▶ [Record extracts]
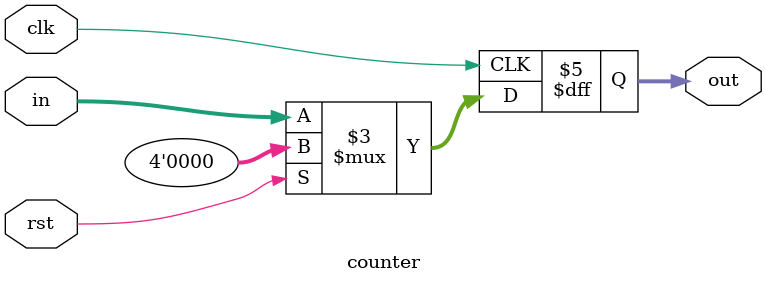
<source format=v>

module counter(clk, rst, in, out);

input clk, rst;
input [3:0] in;
output reg [3:0] out;


always @(posedge clk) begin
	if(rst) begin
		out <= 4'h0;
		$display("Counter Reset");
		end
	else out <= in; 
	end

endmodule

</source>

▶ [Written task]
Please transcribe only the portion of the material that starts at the line containing "output reg [3:0] out;" and runs through its last line, inclusive, exactly as given.

▶ [Exercise output]
output reg [3:0] out;


always @(posedge clk) begin
	if(rst) begin
		out <= 4'h0;
		$display("Counter Reset");
		end
	else out <= in; 
	end

endmodule

</source>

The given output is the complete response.